§ What is being asked
Transcribe word for word the lines below from the line with "(fp_line (start 0" through the line with "(fp_line (start 10.16", ends included.

§ Input
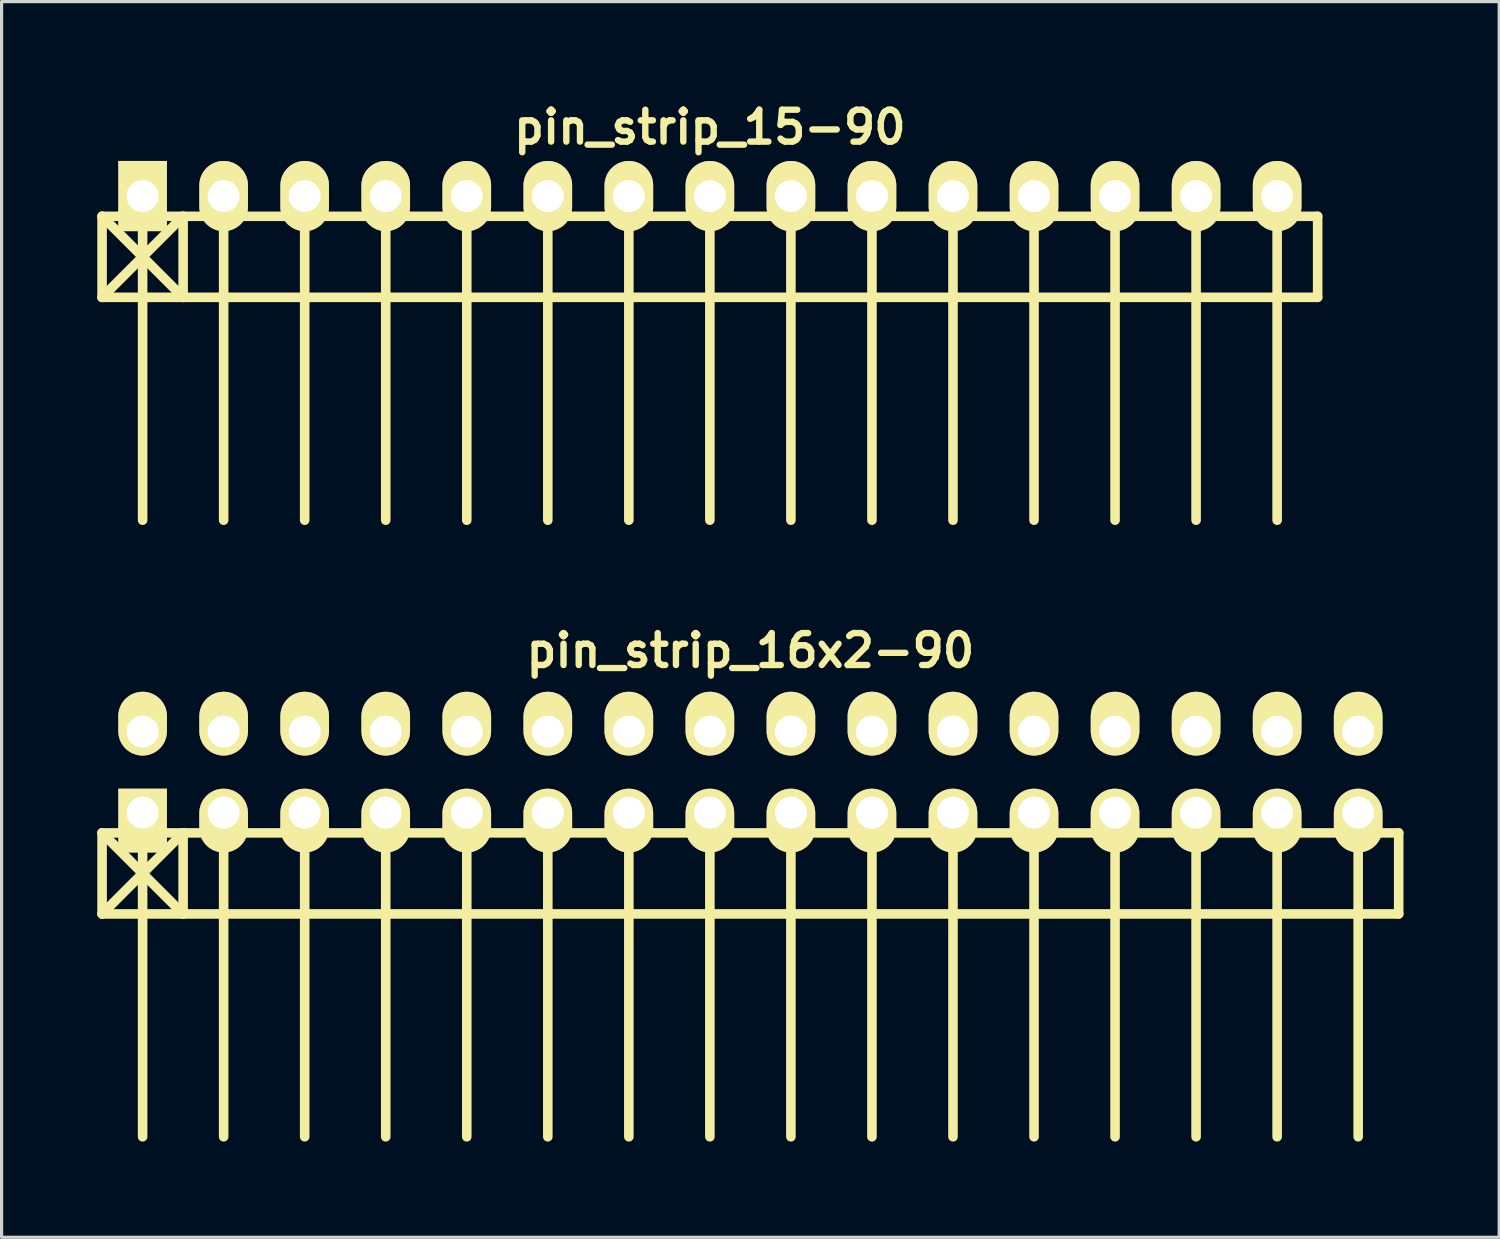
<source format=kicad_pcb>
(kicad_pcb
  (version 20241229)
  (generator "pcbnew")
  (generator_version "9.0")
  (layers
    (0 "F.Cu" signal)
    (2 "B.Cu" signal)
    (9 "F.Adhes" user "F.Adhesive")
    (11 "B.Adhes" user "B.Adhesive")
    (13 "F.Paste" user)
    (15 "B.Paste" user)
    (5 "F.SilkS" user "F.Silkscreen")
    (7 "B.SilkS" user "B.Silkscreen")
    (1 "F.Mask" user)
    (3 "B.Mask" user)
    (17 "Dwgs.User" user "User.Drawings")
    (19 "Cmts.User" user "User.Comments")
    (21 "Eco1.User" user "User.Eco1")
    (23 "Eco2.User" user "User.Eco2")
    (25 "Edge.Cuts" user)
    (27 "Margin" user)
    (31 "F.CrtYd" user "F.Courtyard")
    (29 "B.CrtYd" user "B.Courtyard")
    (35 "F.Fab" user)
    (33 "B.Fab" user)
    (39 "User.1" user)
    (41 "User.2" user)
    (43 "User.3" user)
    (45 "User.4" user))
  (footprint "pin_strip_15-90"
    (layer "F.Cu")
    (at 19.2 3.095)
    (property "Reference" "pin_strip_15-90" (at 0 -2.159 0) (layer "F.SilkS") (effects (font (size 1 1) (thickness 0.2))))
    (attr through_hole)
    (fp_line (start -19.05 0.635) (end 19.05 0.635) (stroke (width 0.3) (type solid)) (layer "F.SilkS"))
    (fp_line (start -19.05 3.175) (end -19.05 0.635) (stroke (width 0.3) (type solid)) (layer "F.SilkS"))
    (fp_line (start -19.05 3.175) (end -16.51 0.635) (stroke (width 0.3) (type solid)) (layer "F.SilkS"))
    (fp_line (start -17.78 0) (end -17.78 10.16) (stroke (width 0.3) (type solid)) (layer "F.SilkS"))
    (fp_line (start -16.51 0.635) (end -16.51 3.175) (stroke (width 0.3) (type solid)) (layer "F.SilkS"))
    (fp_line (start -16.51 3.175) (end -19.05 0.635) (stroke (width 0.3) (type solid)) (layer "F.SilkS"))
    (fp_line (start -15.24 0) (end -15.24 10.16) (stroke (width 0.3) (type solid)) (layer "F.SilkS"))
    (fp_line (start -12.7 10.16) (end -12.7 0) (stroke (width 0.3) (type solid)) (layer "F.SilkS"))
    (fp_line (start -10.16 0) (end -10.16 10.16) (stroke (width 0.3) (type solid)) (layer "F.SilkS"))
    (fp_line (start -7.62 0) (end -7.62 10.16) (stroke (width 0.3) (type solid)) (layer "F.SilkS"))
    (fp_line (start -5.08 0) (end -5.08 10.16) (stroke (width 0.3) (type solid)) (layer "F.SilkS"))
    (fp_line (start -2.54 0) (end -2.54 10.16) (stroke (width 0.3) (type solid)) (layer "F.SilkS"))
    (fp_line (start 0 0) (end 0 10.16) (stroke (width 0.3) (type solid)) (layer "F.SilkS"))
    (fp_line (start 2.54 0) (end 2.54 10.16) (stroke (width 0.3) (type solid)) (layer "F.SilkS"))
    (fp_line (start 5.08 0) (end 5.08 10.16) (stroke (width 0.3) (type solid)) (layer "F.SilkS"))
    (fp_line (start 7.62 0) (end 7.62 10.16) (stroke (width 0.3) (type solid)) (layer "F.SilkS"))
    (fp_line (start 10.16 0) (end 10.16 10.16) (stroke (width 0.3) (type solid)) (layer "F.SilkS"))
    (fp_line (start 12.7 10.16) (end 12.7 0) (stroke (width 0.3) (type solid)) (layer "F.SilkS"))
    (fp_line (start 15.24 0) (end 15.24 10.16) (stroke (width 0.3) (type solid)) (layer "F.SilkS"))
    (fp_line (start 17.78 0) (end 17.78 10.16) (stroke (width 0.3) (type solid)) (layer "F.SilkS"))
    (fp_line (start 19.05 0.635) (end 19.05 3.175) (stroke (width 0.3) (type solid)) (layer "F.SilkS"))
    (fp_line (start 19.05 3.175) (end -19.05 3.175) (stroke (width 0.3) (type solid)) (layer "F.SilkS"))
    (pad "1" thru_hole rect (at -17.78 0) (size 1.524 2.2) (drill 1.001) (layers "*.Cu" "*.Mask" "F.SilkS"))
    (pad "2" thru_hole oval (at -15.24 0) (size 1.524 2.2) (drill 1.001) (layers "*.Cu" "*.Mask" "F.SilkS"))
    (pad "3" thru_hole oval (at -12.7 0) (size 1.524 2.2) (drill 1.001) (layers "*.Cu" "*.Mask" "F.SilkS"))
    (pad "4" thru_hole oval (at -10.16 0) (size 1.524 2.2) (drill 1.001) (layers "*.Cu" "*.Mask" "F.SilkS"))
    (pad "5" thru_hole oval (at -7.62 0) (size 1.524 2.2) (drill 1.001) (layers "*.Cu" "*.Mask" "F.SilkS"))
    (pad "6" thru_hole oval (at -5.08 0) (size 1.524 2.2) (drill 1.001) (layers "*.Cu" "*.Mask" "F.SilkS"))
    (pad "7" thru_hole oval (at -2.54 0) (size 1.524 2.2) (drill 1.001) (layers "*.Cu" "*.Mask" "F.SilkS"))
    (pad "8" thru_hole oval (at 0 0) (size 1.524 2.2) (drill 1.001) (layers "*.Cu" "*.Mask" "F.SilkS"))
    (pad "9" thru_hole oval (at 2.54 0) (size 1.524 2.2) (drill 1.001) (layers "*.Cu" "*.Mask" "F.SilkS"))
    (pad "10" thru_hole oval (at 5.08 0) (size 1.524 2.2) (drill 1.001) (layers "*.Cu" "*.Mask" "F.SilkS"))
    (pad "11" thru_hole oval (at 7.62 0) (size 1.524 2.2) (drill 1.001) (layers "*.Cu" "*.Mask" "F.SilkS"))
    (pad "12" thru_hole oval (at 10.16 0) (size 1.524 2.2) (drill 1.001) (layers "*.Cu" "*.Mask" "F.SilkS"))
    (pad "13" thru_hole oval (at 12.7 0) (size 1.524 2.2) (drill 1.001) (layers "*.Cu" "*.Mask" "F.SilkS"))
    (pad "14" thru_hole oval (at 15.24 0) (size 1.524 2.2) (drill 1.001) (layers "*.Cu" "*.Mask" "F.SilkS"))
    (pad "15" thru_hole oval (at 17.78 0) (size 1.524 2.2) (drill 1.001) (layers "*.Cu" "*.Mask" "F.SilkS")))
  (footprint "pin_strip_16x2-90"
    (layer "F.Cu")
    (at 20.47 21.151)
    (property "Reference" "pin_strip_16x2-90" (at 0 -3.81 0) (layer "F.SilkS") (effects (font (size 1 1) (thickness 0.2))))
    (attr through_hole)
    (fp_line (start -20.32 1.905) (end -17.78 4.445) (stroke (width 0.3) (type solid)) (layer "F.SilkS"))
    (fp_line (start -20.32 1.905) (end 20.32 1.905) (stroke (width 0.3) (type solid)) (layer "F.SilkS"))
    (fp_line (start -20.32 4.445) (end -20.32 1.905) (stroke (width 0.3) (type solid)) (layer "F.SilkS"))
    (fp_line (start -19.05 1.27) (end -19.05 11.43) (stroke (width 0.3) (type solid)) (layer "F.SilkS"))
    (fp_line (start -17.78 1.905) (end -20.32 4.445) (stroke (width 0.3) (type solid)) (layer "F.SilkS"))
    (fp_line (start -17.78 4.445) (end -17.78 1.905) (stroke (width 0.3) (type solid)) (layer "F.SilkS"))
    (fp_line (start -16.51 1.27) (end -16.51 11.43) (stroke (width 0.3) (type solid)) (layer "F.SilkS"))
    (fp_line (start -13.97 11.43) (end -13.97 1.27) (stroke (width 0.3) (type solid)) (layer "F.SilkS"))
    (fp_line (start -11.43 1.27) (end -11.43 11.43) (stroke (width 0.3) (type solid)) (layer "F.SilkS"))
    (fp_line (start -8.89 1.27) (end -8.89 11.43) (stroke (width 0.3) (type solid)) (layer "F.SilkS"))
    (fp_line (start -6.35 1.27) (end -6.35 11.43) (stroke (width 0.3) (type solid)) (layer "F.SilkS"))
    (fp_line (start -3.81 1.27) (end -3.81 11.43) (stroke (width 0.3) (type solid)) (layer "F.SilkS"))
    (fp_line (start -1.27 1.27) (end -1.27 11.43) (stroke (width 0.3) (type solid)) (layer "F.SilkS"))
    (fp_line (start 1.27 1.27) (end 1.27 11.43) (stroke (width 0.3) (type solid)) (layer "F.SilkS"))
    (fp_line (start 3.81 1.27) (end 3.81 11.43) (stroke (width 0.3) (type solid)) (layer "F.SilkS"))
    (fp_line (start 6.35 1.27) (end 6.35 11.43) (stroke (width 0.3) (type solid)) (layer "F.SilkS"))
    (fp_line (start 8.89 1.27) (end 8.89 11.43) (stroke (width 0.3) (type solid)) (layer "F.SilkS"))
    (fp_line (start 11.43 11.43) (end 11.43 1.27) (stroke (width 0.3) (type solid)) (layer "F.SilkS"))
    (fp_line (start 13.97 1.27) (end 13.97 11.43) (stroke (width 0.3) (type solid)) (layer "F.SilkS"))
    (fp_line (start 16.51 1.27) (end 16.51 11.43) (stroke (width 0.3) (type solid)) (layer "F.SilkS"))
    (fp_line (start 19.05 1.27) (end 19.05 11.43) (stroke (width 0.3) (type solid)) (layer "F.SilkS"))
    (fp_line (start 20.32 1.905) (end 20.32 4.445) (stroke (width 0.3) (type solid)) (layer "F.SilkS"))
    (fp_line (start 20.32 4.445) (end -20.32 4.445) (stroke (width 0.3) (type solid)) (layer "F.SilkS"))
    (pad "1" thru_hole rect (at -19.05 1.27) (size 1.524 1.999) (drill 1.001 (offset 0 0.249)) (layers "*.Cu" "*.Mask" "F.SilkS"))
    (pad "2" thru_hole oval (at -19.05 -1.27) (size 1.524 1.999) (drill 1.001 (offset 0 -0.249)) (layers "*.Cu" "*.Mask" "F.SilkS"))
    (pad "3" thru_hole oval (at -16.51 1.27) (size 1.524 1.999) (drill 1.001 (offset 0 0.249)) (layers "*.Cu" "*.Mask" "F.SilkS"))
    (pad "4" thru_hole oval (at -16.51 -1.27) (size 1.524 1.999) (drill 1.001 (offset 0 -0.249)) (layers "*.Cu" "*.Mask" "F.SilkS"))
    (pad "5" thru_hole oval (at -13.97 1.27) (size 1.524 1.999) (drill 1.001 (offset 0 0.249)) (layers "*.Cu" "*.Mask" "F.SilkS"))
    (pad "6" thru_hole oval (at -13.97 -1.27) (size 1.524 1.999) (drill 1.001 (offset 0 -0.249)) (layers "*.Cu" "*.Mask" "F.SilkS"))
    (pad "7" thru_hole oval (at -11.43 1.27) (size 1.524 1.999) (drill 1.001 (offset 0 0.249)) (layers "*.Cu" "*.Mask" "F.SilkS"))
    (pad "8" thru_hole oval (at -11.43 -1.27) (size 1.524 1.999) (drill 1.001 (offset 0 -0.249)) (layers "*.Cu" "*.Mask" "F.SilkS"))
    (pad "9" thru_hole oval (at -8.89 1.27) (size 1.524 1.999) (drill 1.001 (offset 0 0.249)) (layers "*.Cu" "*.Mask" "F.SilkS"))
    (pad "10" thru_hole oval (at -8.89 -1.27) (size 1.524 1.999) (drill 1.001 (offset 0 -0.249)) (layers "*.Cu" "*.Mask" "F.SilkS"))
    (pad "11" thru_hole oval (at -6.35 1.27) (size 1.524 1.999) (drill 1.001 (offset 0 0.249)) (layers "*.Cu" "*.Mask" "F.SilkS"))
    (pad "12" thru_hole oval (at -6.35 -1.27) (size 1.524 1.999) (drill 1.001 (offset 0 -0.249)) (layers "*.Cu" "*.Mask" "F.SilkS"))
    (pad "13" thru_hole oval (at -3.81 1.27) (size 1.524 1.999) (drill 1.001 (offset 0 0.249)) (layers "*.Cu" "*.Mask" "F.SilkS"))
    (pad "14" thru_hole oval (at -3.81 -1.27) (size 1.524 1.999) (drill 1.001 (offset 0 -0.249)) (layers "*.Cu" "*.Mask" "F.SilkS"))
    (pad "15" thru_hole oval (at -1.27 1.27) (size 1.524 1.999) (drill 1.001 (offset 0 0.249)) (layers "*.Cu" "*.Mask" "F.SilkS"))
    (pad "16" thru_hole oval (at -1.27 -1.27) (size 1.524 1.999) (drill 1.001 (offset 0 -0.249)) (layers "*.Cu" "*.Mask" "F.SilkS"))
    (pad "17" thru_hole oval (at 1.27 1.27) (size 1.524 1.999) (drill 1.001 (offset 0 0.249)) (layers "*.Cu" "*.Mask" "F.SilkS"))
    (pad "18" thru_hole oval (at 1.27 -1.27) (size 1.524 1.999) (drill 1.001 (offset 0 -0.249)) (layers "*.Cu" "*.Mask" "F.SilkS"))
    (pad "19" thru_hole oval (at 3.81 1.27) (size 1.524 1.999) (drill 1.001 (offset 0 0.249)) (layers "*.Cu" "*.Mask" "F.SilkS"))
    (pad "20" thru_hole oval (at 3.81 -1.27) (size 1.524 1.999) (drill 1.001 (offset 0 -0.249)) (layers "*.Cu" "*.Mask" "F.SilkS"))
    (pad "21" thru_hole oval (at 6.35 1.27) (size 1.524 1.999) (drill 1.001 (offset 0 0.249)) (layers "*.Cu" "*.Mask" "F.SilkS"))
    (pad "22" thru_hole oval (at 6.35 -1.27) (size 1.524 1.999) (drill 1.001 (offset 0 -0.249)) (layers "*.Cu" "*.Mask" "F.SilkS"))
    (pad "23" thru_hole oval (at 8.89 1.27) (size 1.524 1.999) (drill 1.001 (offset 0 0.249)) (layers "*.Cu" "*.Mask" "F.SilkS"))
    (pad "24" thru_hole oval (at 8.89 -1.27) (size 1.524 1.999) (drill 1.001 (offset 0 -0.249)) (layers "*.Cu" "*.Mask" "F.SilkS"))
    (pad "25" thru_hole oval (at 11.43 1.27) (size 1.524 1.999) (drill 1.001 (offset 0 0.249)) (layers "*.Cu" "*.Mask" "F.SilkS"))
    (pad "26" thru_hole oval (at 11.43 -1.27) (size 1.524 1.999) (drill 1.001 (offset 0 -0.249)) (layers "*.Cu" "*.Mask" "F.SilkS"))
    (pad "27" thru_hole oval (at 13.97 1.27) (size 1.524 1.999) (drill 1.001 (offset 0 0.249)) (layers "*.Cu" "*.Mask" "F.SilkS"))
    (pad "28" thru_hole oval (at 13.97 -1.27) (size 1.524 1.999) (drill 1.001 (offset 0 -0.249)) (layers "*.Cu" "*.Mask" "F.SilkS"))
    (pad "29" thru_hole oval (at 16.51 1.27) (size 1.524 1.999) (drill 1.001 (offset 0 0.249)) (layers "*.Cu" "*.Mask" "F.SilkS"))
    (pad "30" thru_hole oval (at 16.51 -1.27) (size 1.524 1.999) (drill 1.001 (offset 0 -0.249)) (layers "*.Cu" "*.Mask" "F.SilkS"))
    (pad "31" thru_hole oval (at 19.05 1.27) (size 1.524 1.999) (drill 1.001 (offset 0 0.249)) (layers "*.Cu" "*.Mask" "F.SilkS"))
    (pad "32" thru_hole oval (at 19.05 -1.27) (size 1.524 1.999) (drill 1.001 (offset 0 -0.249)) (layers "*.Cu" "*.Mask" "F.SilkS")))
  (gr_rect
    (start -3 -3)
    (end 43.94 35.731)
    (stroke (width 0.1) (type default))
    (fill no)
    (layer "Edge.Cuts")))
</source>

§ Output
    (fp_line (start 0 0) (end 0 10.16) (stroke (width 0.3) (type solid)) (layer "F.SilkS"))
    (fp_line (start 2.54 0) (end 2.54 10.16) (stroke (width 0.3) (type solid)) (layer "F.SilkS"))
    (fp_line (start 5.08 0) (end 5.08 10.16) (stroke (width 0.3) (type solid)) (layer "F.SilkS"))
    (fp_line (start 7.62 0) (end 7.62 10.16) (stroke (width 0.3) (type solid)) (layer "F.SilkS"))
    (fp_line (start 10.16 0) (end 10.16 10.16) (stroke (width 0.3) (type solid)) (layer "F.SilkS"))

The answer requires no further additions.